#### Work to be completed:
Within the records below is a range that opens at the line with "- (ix) proceeds" and closes at the line with "f. of advertising agents.". Return that range word for word, both ends included, and only that range.

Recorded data

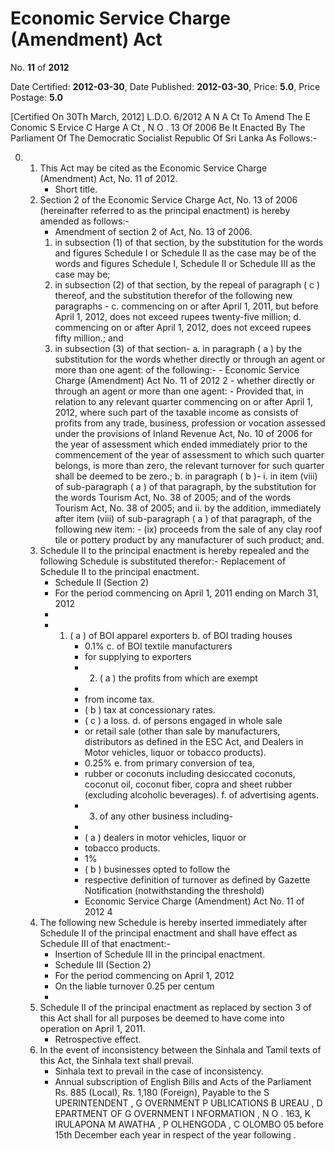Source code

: # Economic Service Charge (Amendment) Act

No. **11** of **2012**

Date Certified: **2012-03-30**, Date Published: **2012-03-30**, Price: **5.0**, Price Postage: **5.0**

[Certified On 30Th March, 2012]
L.D.O. 6/2012
A N  A Ct   To   Amend   The  E Conomic  S Ervice  C Harge
A Ct , N O . 13  Of  2006
Be It Enacted By The Parliament Of The Democratic Socialist Republic Of Sri Lanka As Follows:-

0. 
    1. This Act may be cited as the Economic Service Charge (Amendment) Act, No. 11 of 2012.
        - Short title.
    2. Section 2 of the Economic Service Charge Act, No. 13 of 2006 (hereinafter referred to as the principal enactment) is hereby amended as follows:-
        - Amendment of section 2 of Act, No. 13 of 2006.
        1. in subsection (1) of that section, by the substitution for the words and figures Schedule I or Schedule II as the case may be of the words and figures Schedule I, Schedule II or Schedule III as the case may be;
        2. in subsection (2) of that section, by the repeal of paragraph ( c ) thereof, and the substitution therefor of the following new paragraphs -
            c. commencing on or after April 1, 2011, but before April 1, 2012,  does not exceed rupees twenty-five million;
            d. commencing on or after April 1, 2012, does not exceed rupees fifty million.; and
        3. in subsection (3) of that section-
            a. in paragraph ( a ) by the substitution for the words whether directly or through an agent or more than one agent: of the following:-
                - Economic Service Charge (Amendment) Act No. 11 of 2012 2
                - whether directly or through an agent or more than one agent:
                - Provided that, in relation to any relevant quarter commencing on or after April 1, 2012, where such part of the taxable income as consists of profits from any trade, business, profession or vocation assessed under the provisions of Inland Revenue Act, No. 10 of 2006 for the year of assessment which ended immediately prior to the commencement of the year of assessment to which such quarter belongs, is more than zero, the relevant turnover for such quarter shall be deemed to be zero.;
            b. in paragraph ( b )-
                i. in item (viii) of sub-paragraph ( a ) of that paragraph, by the substitution for the words Tourism Act, No. 38 of 2005; and of the words Tourism Act, No. 38 of 2005; and
                ii. by the addition, immediately after item (viii) of sub-paragraph ( a ) of that paragraph, of the following new item:
                    - (ix) proceeds from the sale of any clay roof tile or pottery product by any manufacturer of such product; and.
    3. Schedule II to the principal enactment is hereby repealed and the following Schedule is substituted therefor:- Replacement of Schedule II to the principal enactment.
        - Schedule II (Section 2)
        - For the period commencing on April 1, 2011 ending on March 31, 2012
        - 
        - 1. ( a ) of BOI apparel exporters
            b. of BOI trading houses
                - 0.1%
            c. of BOI textile manufacturers
                - for supplying to exporters
                - 2. ( a ) the profits from which are exempt
                - 
                - from income tax.
                - ( b ) tax at concessionary rates.
                - ( c ) a loss.
            d. of persons engaged in whole sale
                - or retail sale (other than sale by manufacturers, distributors as defined in the ESC Act, and Dealers in Motor vehicles, liquor or tobacco products).
                - 0.25%
            e. from primary conversion of tea,
                - rubber or coconuts including desiccated coconuts, coconut oil, coconut fiber, copra and sheet rubber  (excluding  alcoholic beverages).
            f. of advertising agents.
                - 3.  of any other business including-
                - 
                - ( a ) dealers in motor vehicles, liquor or
                - tobacco products.
                - 1%
                - ( b ) businesses opted to follow the
                - respective definition of turnover as defined by  Gazette  Notification (notwithstanding the threshold)
                - Economic Service Charge (Amendment) Act No. 11 of 2012 4
    4. The following new Schedule is hereby inserted immediately after Schedule II of the principal enactment and shall have effect as Schedule III of that enactment:-
        - Insertion of Schedule III in the principal enactment.
        - Schedule III (Section 2)
        - For the period commencing on April 1, 2012
        - On the liable turnover 0.25 per centum
        - 
    5. Schedule II of the principal enactment as replaced by section 3 of this Act shall for all purposes be deemed to have come into operation on April 1, 2011.
        - Retrospective effect.
    6. In the event of inconsistency between the Sinhala and Tamil texts of this Act, the Sinhala text shall prevail.
        - Sinhala text to prevail in the case of inconsistency.
        - Annual subscription of English Bills and Acts of the Parliament Rs. 885 (Local), Rs. 1,180 (Foreign), Payable to the S UPERINTENDENT , G OVERNMENT  P UBLICATIONS  B UREAU , D EPARTMENT   OF G OVERNMENT  I NFORMATION , N O . 163, K IRULAPONA  M AWATHA , P OLHENGODA , C OLOMBO  05 before 15th December each year in respect of the year following .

#### Response:
                    - (ix) proceeds from the sale of any clay roof tile or pottery product by any manufacturer of such product; and.
    3. Schedule II to the principal enactment is hereby repealed and the following Schedule is substituted therefor:- Replacement of Schedule II to the principal enactment.
        - Schedule II (Section 2)
        - For the period commencing on April 1, 2011 ending on March 31, 2012
        - 
        - 1. ( a ) of BOI apparel exporters
            b. of BOI trading houses
                - 0.1%
            c. of BOI textile manufacturers
                - for supplying to exporters
                - 2. ( a ) the profits from which are exempt
                - 
                - from income tax.
                - ( b ) tax at concessionary rates.
                - ( c ) a loss.
            d. of persons engaged in whole sale
                - or retail sale (other than sale by manufacturers, distributors as defined in the ESC Act, and Dealers in Motor vehicles, liquor or tobacco products).
                - 0.25%
            e. from primary conversion of tea,
                - rubber or coconuts including desiccated coconuts, coconut oil, coconut fiber, copra and sheet rubber  (excluding  alcoholic beverages).
            f. of advertising agents.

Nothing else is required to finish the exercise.